Church Life: More Than a Meeting

In the last post I talked a little about the significance of the church meeting. This time I wanna focus more on the flip side and consider the broader aspects of church life. It is truly a wonderful thing to experience life together in the Body of Christ not once, not twice, but seven days a week!

Why? Because the church is more than a once-a-week get together.

Remember the song “More Than a Feeling” by Boston? Great song, but that’s beside the point. What I’m waiting for is someone to re-write the lyrics to that song (ahem, Andy) under the title “More Than a Meeting,” talking about the wonder of daily living in the Body of the Lord.

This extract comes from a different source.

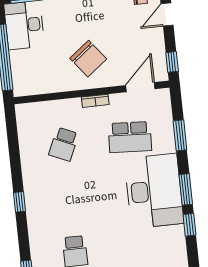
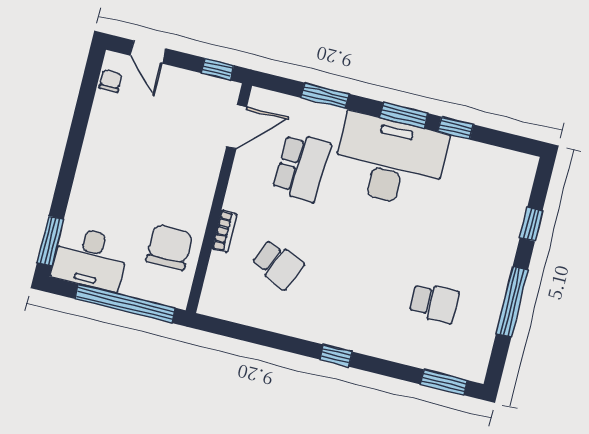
chair: (88, 59) -> (169, 247), moved, turned -52
door: (140, 87) -> (237, 127), swing flipped
bookcase: (95, 101) -> (224, 231), moved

Church life, you see, is togetherness. It is sharing life together under the headship of Jesus Christ. It is not virtual or theoretical, it is practical, in-your-face familial community.

Even the first “meetings” of the church in Jerusalem could hardly be called meetings, at least not in any formal sense. What they appear to have been more than anything else was just a bunch of wide-eyed saints spending a lot of time together in their homes eating meals, singing songs, sharing prayers, and talking joyfully about their newfound experience with the Lord Jesus Christ.

A person may go to a meeting once a week, and it might be the best meeting this world has ever seen-full of life, love, and warm-hearted fellowship. But if that meeting alone represents the full extent of their participation in the local Body of Christ than they are still missing out on the majority of real church life. I’ve experienced the difference myself, and there really is no comparison. The writer to the Hebrews didn’t instruct the believers there to exhort one another “daily” for no reason, you know. Daily fellowship is not just a privilege but a necessity if we ever hope to go on unto the fullness of Christ.

However, I realize this may present a genuine difficulty for some people. “There is nothing like that anywhere in my town, and I don’t see how there ever could be!” you might say. Also, there is often the very real experience of “crossing the wilderness” when a person comes out of institutional Christianity-a positive time of isolation when the heart of that believer is being healed, a great many things are being unlearned, and Christ is being revealed within him or her in a very personal way.

None of this changes the purpose of God, though, and none of it changes the fact of our own spiritual instincts as believers, including our spiritual hunger for the church life. So no matter what difficulty you or I may be faced with, we have to take this before the Lord, travail before Him over it, and settle for nothing less than that the Lord might raise up a true expression of the church in our locality.

But, I digress. ๐Ÿ™‚

Seriously, though, I love the meetings where we come together with the intention of singing, sharing, and ministering to one another. I say let’s do that all the more. But sometimes what I enjoy most about the church life is simply taking a walk with a brother, having some saints over to the house for dinner, or watching the kids for my wife so the sisters can go out together for coffee. These are the simple kinds of things that make Christ all the more real to me in the otherwise mundane aspects of life.

I’ve said this before and I’ll say it again: Shut down the meetings for a while and see how much time the saints still spend together. This will give you a pretty good idea of how much true church life is going on. If Christ is really our life and if indeed we are being built together as His House then we won’t be able to stay away from each other. This drawing together, this instinct for fellowship, is proof to the world that we are His, and it is proof of one other thing as well: The church is more than a meeting!